SIMBAD references

We present results based on XMM-Newton observations of the nearby spiral galaxy M51 (NGC 5194 and NGC 5195). We confirm the presence of the seven known ultraluminous X-ray sources (ULXs) with luminosities exceeding the Eddington luminosity for a 10 M_☉black hole, a low-luminosity active galactic nucleus (LLAGN) with 2-10 keV luminosity of 1.6x10³⁹ ergs/s, and soft thermal extended emission from NGC 5194 detected with Chandra. In addition, we also detected a new ULX with luminosity of ∼10³⁹ ergs/s. We have studied the spectral and temporal properties of the LLAGN and eight ULXs in NGC 5194 and an ULX in NGC 5195. Two ULXs in NGC 5194 show evidence for short-term variability, and all but two ULXs vary on long timescales (over a baseline of ∼2.5 yr), providing strong evidence that these are accreting sources.
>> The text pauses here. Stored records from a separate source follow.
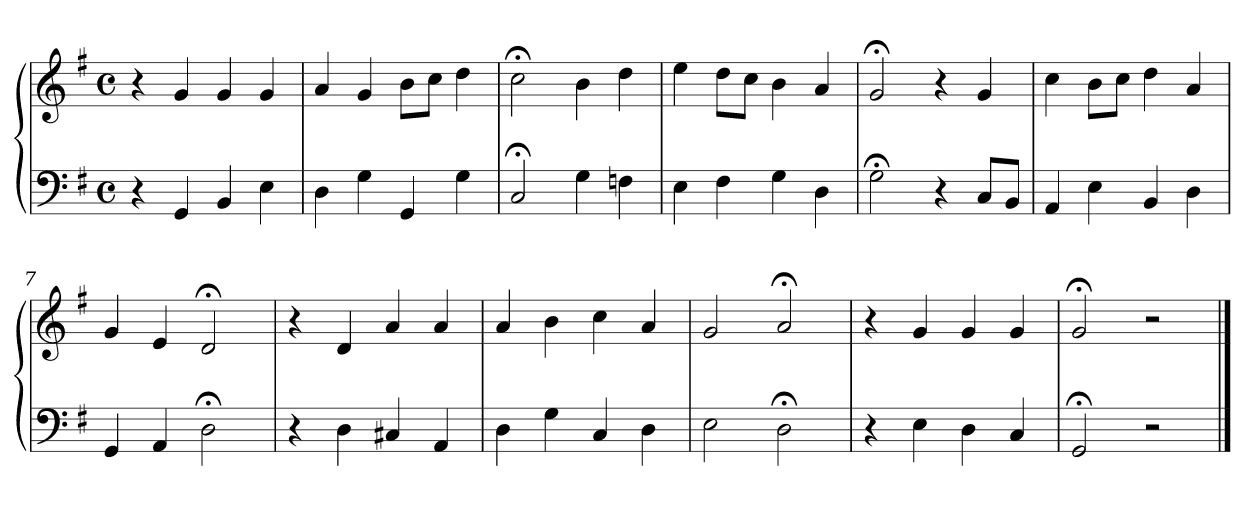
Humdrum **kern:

**kern	**kern
*part1	*part1
*staff2	*staff1
*clefF4	*clefG2
*k[f#]	*k[f#]
*M4/4	*M4/4
*met(c)	*met(c)
=1	=1
4r	4r
4GG	4g
4BB	4g
4E	4g
=2	=2
4D	4a
4G	4g
4GG	8bL
.	8ccJ
4G	4dd
=3	=3
2C;<	2cc;<
4G	4b
4Fn	4dd
=4	=4
4E	4ee
4F#	8ddL
.	8ccJ
4G	4b
4D	4a
=5	=5
2G;<	2g;<
4r	4r
8CL	4g
8BBJ	.
=6	=6
4AA	4cc
4E	8bL
.	8ccJ
4BB	4dd
4D	4a
=7	=7
4GG	4g
4AA	4e
2D;<	2d;<
!!LO:LB:g=z
=8	=8
4r	4r
4D	4d
4C#X	4a
4AA	4a
=9	=9
4D	4a
4G	4b
4C	4cc
4D	4a
=10	=10
2E	2g
2D;<	2a;<
=11	=11
4r	4r
4E	4g
4D	4g
4C	4g
=12	=12
2GG;<	2g;<
2r	2r
==	==
*-	*-
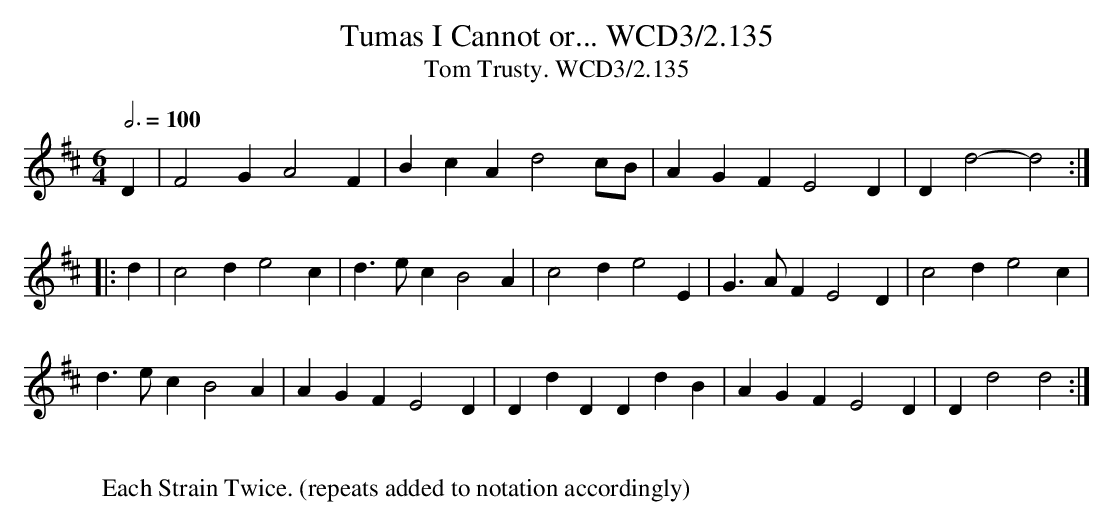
X:1
T:Tumas I Cannot or... WCD3/2.135
T:Tom Trusty. WCD3/2.135
M:6/4
L:1/4
Q:3/4=100
K:D
D|F2G A2F|BcA d2c/B/|AGF E2D|Dd2- d2:|
|:d|c2d e2c|d3/e/c B2A|c2d e2E |G3/A/F E2D|c2d e2c|
d3/e/c B2A|AGF E2D|DdD DdB|AGF E2D|Dd2 d2:|
W:
W:Each Strain Twice. (repeats added to notation accordingly)
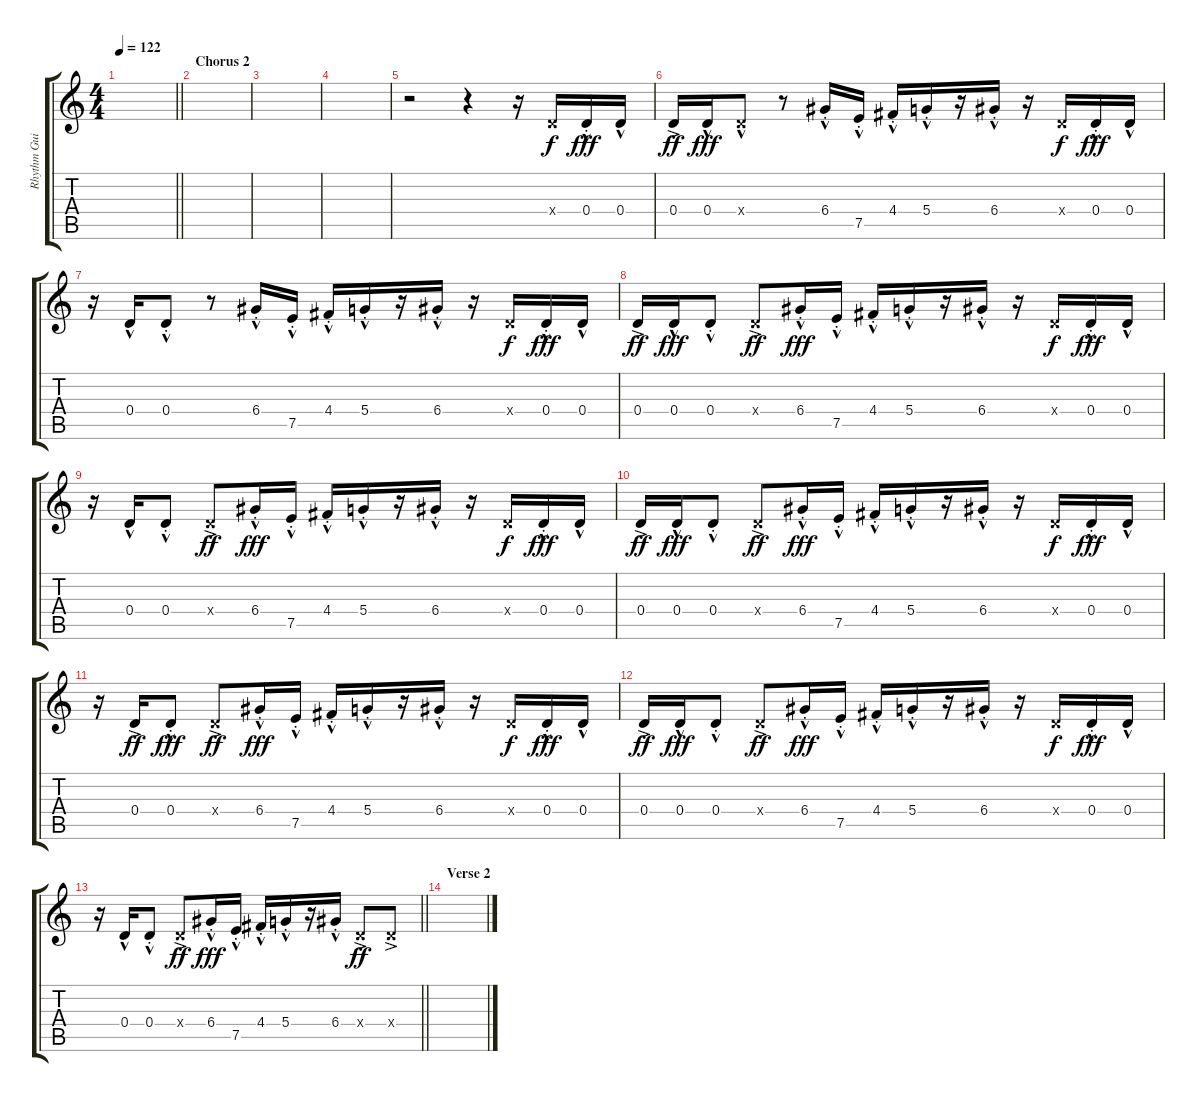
\track ("Rhythm Guitar" "Rhythm Gui") {instrument electricguitarmuted}
\staff {score tabs}
\tuning (E4 B3 G3 D3 A2 E2) {hide}
\ts (4 4)
\tempo 122
\clef g2
\barLineRight lightlight
\ks c
|
\section ("" "Chorus 2")
|
|
|
r.2 r.4 r.16 0.4{x}.16{dy f} 0.4{hac st}.16{dy fff} 0.4{hac}.16 |
0.4{ac}.16{dy ff} 0.4{hac}.16{dy fff} 0.4{hac x}.8 r.8 6.4{hac st}.16 7.5{hac st}.16 4.4{hac st}.16 5.4{hac st}.16 r.16 6.4{hac st}.16 r.16 0.4{x}.16{dy f} 0.4{hac st}.16{dy fff} 0.4{hac}.16 |
r.16 0.4{hac}.16 0.4{hac st}.8 r.8 6.4{hac st}.16 7.5{hac st}.16 4.4{hac st}.16 5.4{hac st}.16 r.16 6.4{hac st}.16 r.16 0.4{x}.16{dy f} 0.4{hac st}.16{dy fff} 0.4{hac}.16 |
0.4{ac}.16{dy ff} 0.4{hac}.16{dy fff} 0.4{hac st}.8 0.4{ac x}.8{dy ff} 6.4{hac st}.16{dy fff} 7.5{hac st}.16 4.4{hac st}.16 5.4{hac st}.16 r.16 6.4{hac st}.16 r.16 0.4{x}.16{dy f} 0.4{hac st}.16{dy fff} 0.4{hac}.16 |
r.16 0.4{hac}.16 0.4{hac st}.8 0.4{ac x}.8{dy ff} 6.4{hac st}.16{dy fff} 7.5{hac st}.16 4.4{hac st}.16 5.4{hac st}.16 r.16 6.4{hac st}.16 r.16 0.4{x}.16{dy f} 0.4{hac st}.16{dy fff} 0.4{hac}.16 |
0.4{ac}.16{dy ff} 0.4{hac}.16{dy fff} 0.4{hac st}.8 0.4{ac x}.8{dy ff} 6.4{hac st}.16{dy fff} 7.5{hac st}.16 4.4{hac st}.16 5.4{hac st}.16 r.16 6.4{hac st}.16 r.16 0.4{x}.16{dy f} 0.4{hac st}.16{dy fff} 0.4{hac}.16 |
r.16 0.4{ac}.16{dy ff} 0.4{hac st}.8{dy fff} 0.4{ac x}.8{dy ff} 6.4{hac st}.16{dy fff} 7.5{hac st}.16 4.4{hac st}.16 5.4{hac st}.16 r.16 6.4{hac st}.16 r.16 0.4{x}.16{dy f} 0.4{hac st}.16{dy fff} 0.4{hac}.16 |
0.4{ac}.16{dy ff} 0.4{hac}.16{dy fff} 0.4{hac st}.8 0.4{ac x}.8{dy ff} 6.4{hac st}.16{dy fff} 7.5{hac st}.16 4.4{hac st}.16 5.4{hac st}.16 r.16 6.4{hac st}.16 r.16 0.4{x}.16{dy f} 0.4{hac st}.16{dy fff} 0.4{hac}.16 |
\barLineRight lightlight
r.16 0.4{hac}.16 0.4{hac st}.8 0.4{ac x}.8{dy ff} 6.4{hac st}.16{dy fff} 7.5{hac st}.16 4.4{hac st}.16 5.4{hac st}.16 r.16 6.4{hac st}.16 0.4{ac x}.8{dy ff} 0.4{ac x}.8 |
\section ("" "Verse 2")
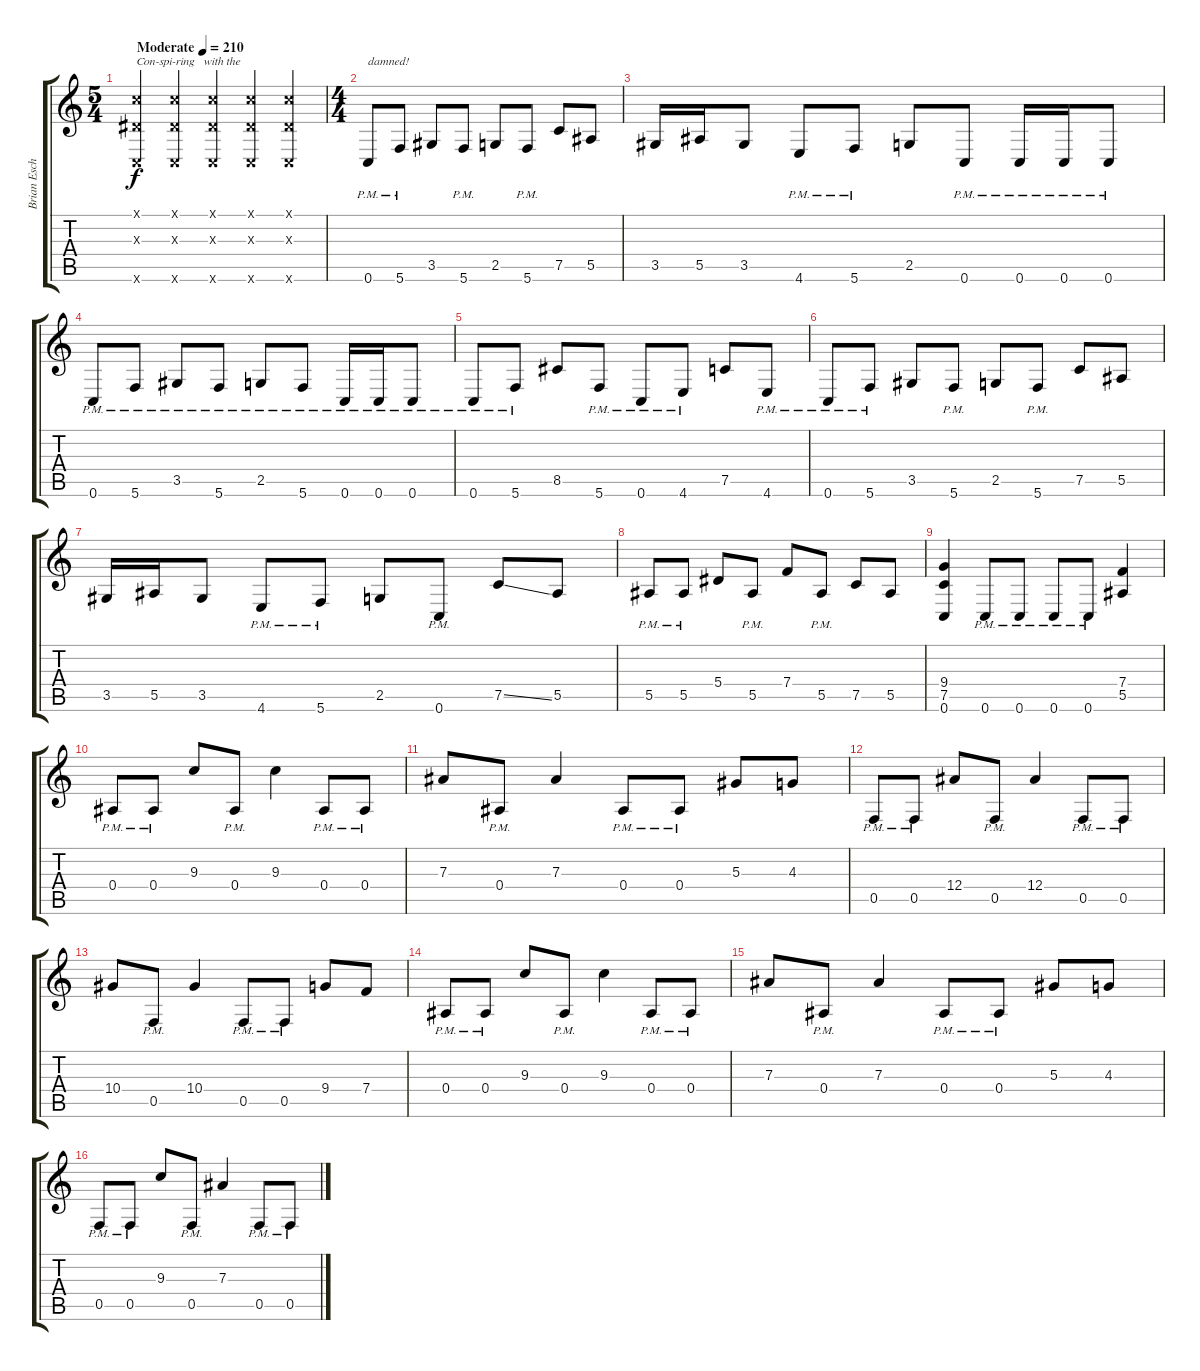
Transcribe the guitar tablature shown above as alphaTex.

\track ("Brian Eschbach" "Brian Esch") {instrument overdrivenguitar}
\staff {score tabs}
\tuning (C4 G3 Eb3 Bb2 F2 C2) {hide}
\ts (5 4)
\tempo (210 "Moderate")
\clef g2
\ks c
(0.1{x} 0.3{x} 0.6{x}).4{txt "Con-spi-ring   with the" dy f instrument overdrivenguitar} (0.1{x} 0.3{x} 0.6{x}).4 (0.1{x} 0.3{x} 0.6{x}).4 (0.1{x} 0.3{x} 0.6{x}).4 (0.1{x} 0.3{x} 0.6{x}).4 |
\ts (4 4)
0.6{pm}.8{txt "damned!"} 5.6{pm}.8 3.5.8 5.6{pm}.8 2.5.8 5.6{pm}.8 7.5.8 5.5.8 |
3.5.16 5.5.16 3.5.8 4.6{pm}.8 5.6{pm}.8 2.5.8 0.6{pm}.8 0.6{pm}.16 0.6{pm}.16 0.6{pm}.8 |
0.6{pm}.8 5.6{pm}.8 3.5{pm}.8 5.6{pm}.8 2.5{pm}.8 5.6{pm}.8 0.6{pm}.16 0.6{pm}.16 0.6{pm}.8 |
0.6{pm}.8 5.6{pm}.8 8.5.8 5.6{pm}.8 0.6{pm}.8 4.6{pm}.8 7.5.8 4.6{pm}.8 |
0.6{pm}.8 5.6{pm}.8 3.5.8 5.6{pm}.8 2.5.8 5.6{pm}.8 7.5.8 5.5.8 |
3.5.16 5.5.16 3.5.8 4.6{pm}.8 5.6{pm}.8 2.5.8 0.6{pm}.8 7.5{ss}.8 5.5.8 |
5.5{pm}.8 5.5{pm}.8 5.4.8 5.5{pm}.8 7.4.8 5.5{pm}.8 7.5.8 5.5.8 |
(9.4 7.5 0.6).4 0.6{pm}.8 0.6{pm}.8 0.6{pm}.8 0.6{pm}.8 (7.4 5.5).4 |
0.4{pm}.8 0.4{pm}.8 9.3.8 0.4{pm}.8 9.3.4 0.4{pm}.8 0.4{pm}.8 |
7.3.8 0.4{pm}.8 7.3.4 0.4{pm}.8 0.4{pm}.8 5.3.8 4.3.8 |
0.5{pm}.8 0.5{pm}.8 12.4.8 0.5{pm}.8 12.4.4 0.5{pm}.8 0.5{pm}.8 |
10.4.8 0.5{pm}.8 10.4.4 0.5{pm}.8 0.5{pm}.8 9.4.8 7.4.8 |
0.4{pm}.8 0.4{pm}.8 9.3.8 0.4{pm}.8 9.3.4 0.4{pm}.8 0.4{pm}.8 |
7.3.8 0.4{pm}.8 7.3.4 0.4{pm}.8 0.4{pm}.8 5.3.8 4.3.8 |
0.5{pm}.8 0.5{pm}.8 9.3.8 0.5{pm}.8 7.3.4 0.5{pm}.8 0.5{pm}.8
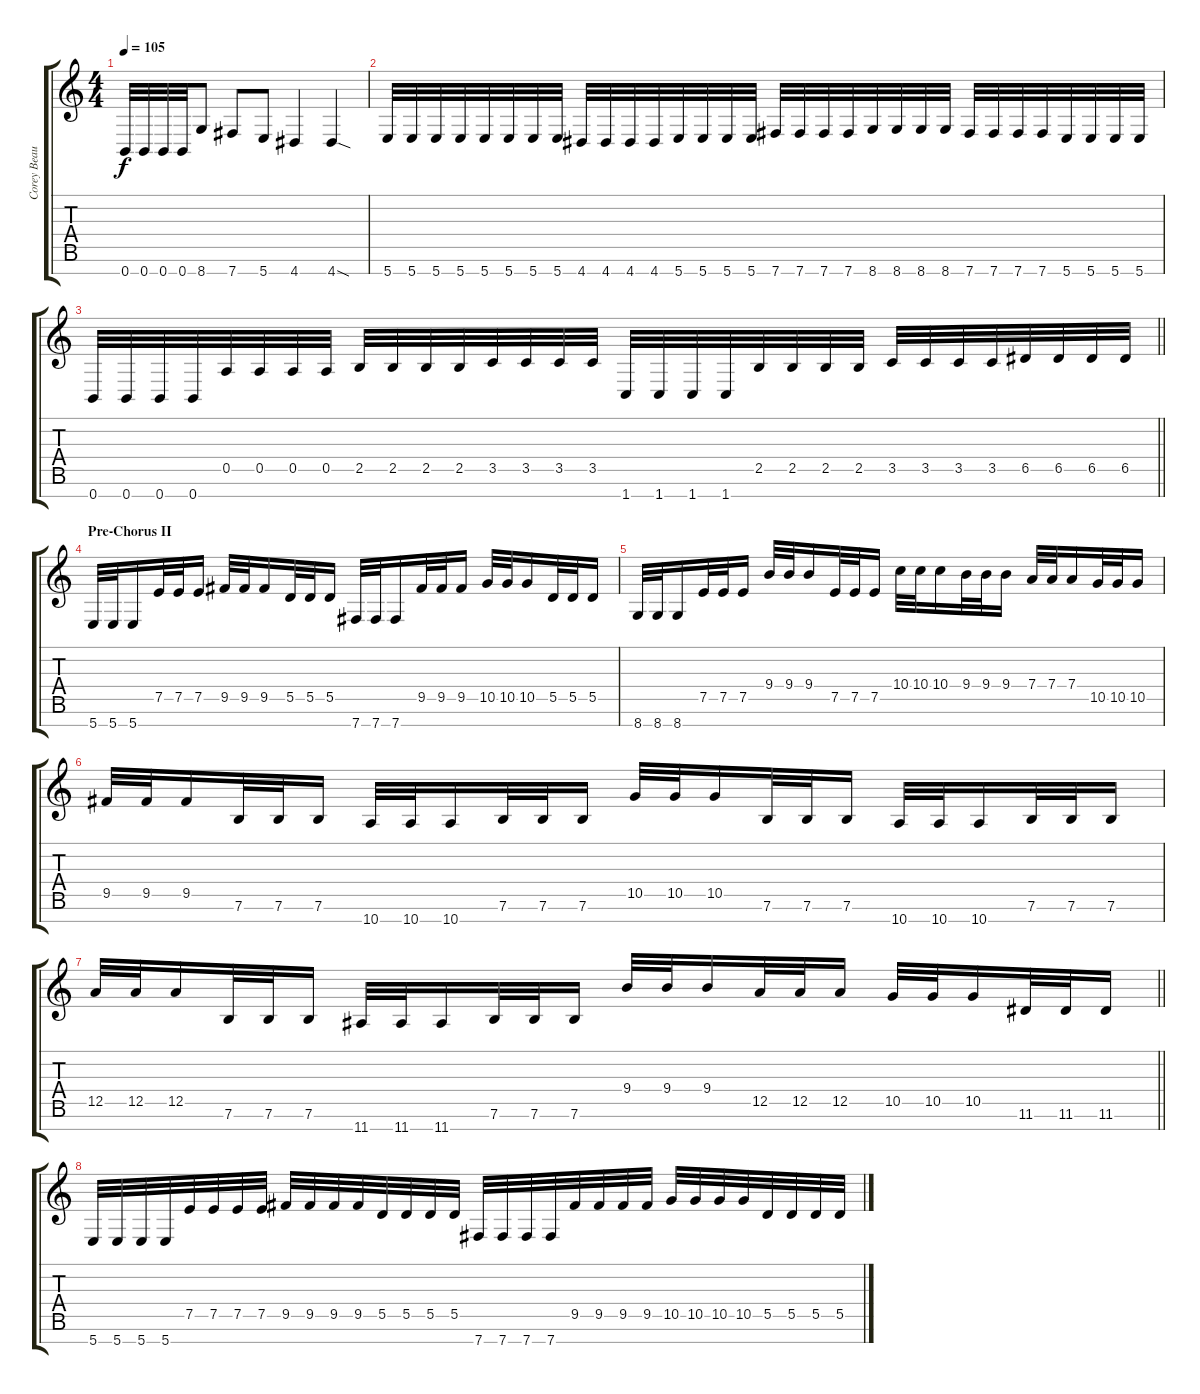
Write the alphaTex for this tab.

\track ("Corey Beaulieu" "Corey Beau") {instrument distortionguitar}
\staff {score tabs}
\tuning (E4 B3 G3 D3 A2 E2 B1) {hide}
\ts (4 4)
\tempo 105
\clef g2
\ks c
0.7.32{dy f} 0.7.32 0.7.32 0.7.32 8.7.8 7.7.8 5.7.8 4.7.4 4.7{sod}.4 |
5.7.32 5.7.32 5.7.32 5.7.32 5.7.32 5.7.32 5.7.32 5.7.32 4.7.32 4.7.32 4.7.32 4.7.32 5.7.32 5.7.32 5.7.32 5.7.32 7.7.32 7.7.32 7.7.32 7.7.32 8.7.32 8.7.32 8.7.32 8.7.32 7.7.32 7.7.32 7.7.32 7.7.32 5.7.32 5.7.32 5.7.32 5.7.32 |
\barLineRight lightlight
0.7.32 0.7.32 0.7.32 0.7.32 0.5.32 0.5.32 0.5.32 0.5.32 2.5.32 2.5.32 2.5.32 2.5.32 3.5.32 3.5.32 3.5.32 3.5.32 1.7.32 1.7.32 1.7.32 1.7.32 2.5.32 2.5.32 2.5.32 2.5.32 3.5.32 3.5.32 3.5.32 3.5.32 6.5.32 6.5.32 6.5.32 6.5.32 |
\section ("" "Pre-Chorus II")
5.7.32 5.7.32 5.7.16 7.5.32 7.5.32 7.5.16 9.5.32 9.5.32 9.5.16 5.5.32 5.5.32 5.5.16 7.7.32 7.7.32 7.7.16 9.5.32 9.5.32 9.5.16 10.5.32 10.5.32 10.5.16 5.5.32 5.5.32 5.5.16 |
8.7.32 8.7.32 8.7.16 7.5.32 7.5.32 7.5.16 9.4.32 9.4.32 9.4.16 7.5.32 7.5.32 7.5.16 10.4.32 10.4.32 10.4.16 9.4.32 9.4.32 9.4.16 7.4.32 7.4.32 7.4.16 10.5.32 10.5.32 10.5.16 |
9.5.32 9.5.32 9.5.16 7.6.32 7.6.32 7.6.16 10.7.32 10.7.32 10.7.16 7.6.32 7.6.32 7.6.16 10.5.32 10.5.32 10.5.16 7.6.32 7.6.32 7.6.16 10.7.32 10.7.32 10.7.16 7.6.32 7.6.32 7.6.16 |
\barLineRight lightlight
12.5.32 12.5.32 12.5.16 7.6.32 7.6.32 7.6.16 11.7.32 11.7.32 11.7.16 7.6.32 7.6.32 7.6.16 9.4.32 9.4.32 9.4.16 12.5.32 12.5.32 12.5.16 10.5.32 10.5.32 10.5.16 11.6.32 11.6.32 11.6.16 |
5.7.32 5.7.32 5.7.32 5.7.32 7.5.32 7.5.32 7.5.32 7.5.32 9.5.32 9.5.32 9.5.32 9.5.32 5.5.32 5.5.32 5.5.32 5.5.32 7.7.32 7.7.32 7.7.32 7.7.32 9.5.32 9.5.32 9.5.32 9.5.32 10.5.32 10.5.32 10.5.32 10.5.32 5.5.32 5.5.32 5.5.32 5.5.32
One ULX in NGC 5194, source 69, shows possible periodic behavior in its X-ray flux. We derive a period of 5925±200 s at a confidence level of 95% on the basis of three cycles. This period is lower than the period of 7620±500 s derived from a Chandra observation in 2000. The higher effective area of XMM-Newton enables us to identify multiple components in the spectra of ULXs. Most ULXs require at least two components, a power law and a soft X-ray excess component that is modeled by an optically thin plasma or a multicolor disk blackbody (MCD). However, the soft excess emissions inferred from all ULXs except source 69 are unlikely to be physically associated with the ULXs, as their strengths are comparable to that of the surrounding diffuse emission. The soft excess emission of source 69 is well described either by a two-temperature MEKAL plasma or a single-temperature MEKAL plasma (kT∼690 eV) and an MCD (kT∼170 eV). The MCD component suggests a cooler accretion disk compared to those in Galactic X-ray binaries, consistent with those expected for intermediate-mass black holes (IMBHs). An iron Kα line (EW∼700 eV) or K absorption edge at ∼7.1 keV is present in the EPIC pn spectrum of source 26. The spectrum of the ULX in NGC 5195, source 12, is consistent with a simple power law. The LLAGN in NGC 5194 shows an extremely flat hard X-ray power law (Γ∼0.7), a narrow iron Kα line at 6.4 keV (EW∼3 keV), and strong soft X-ray excess emission. The full-band spectrum is well described by a two-component MEKAL plasma and reflection from cold material such as a putative torus.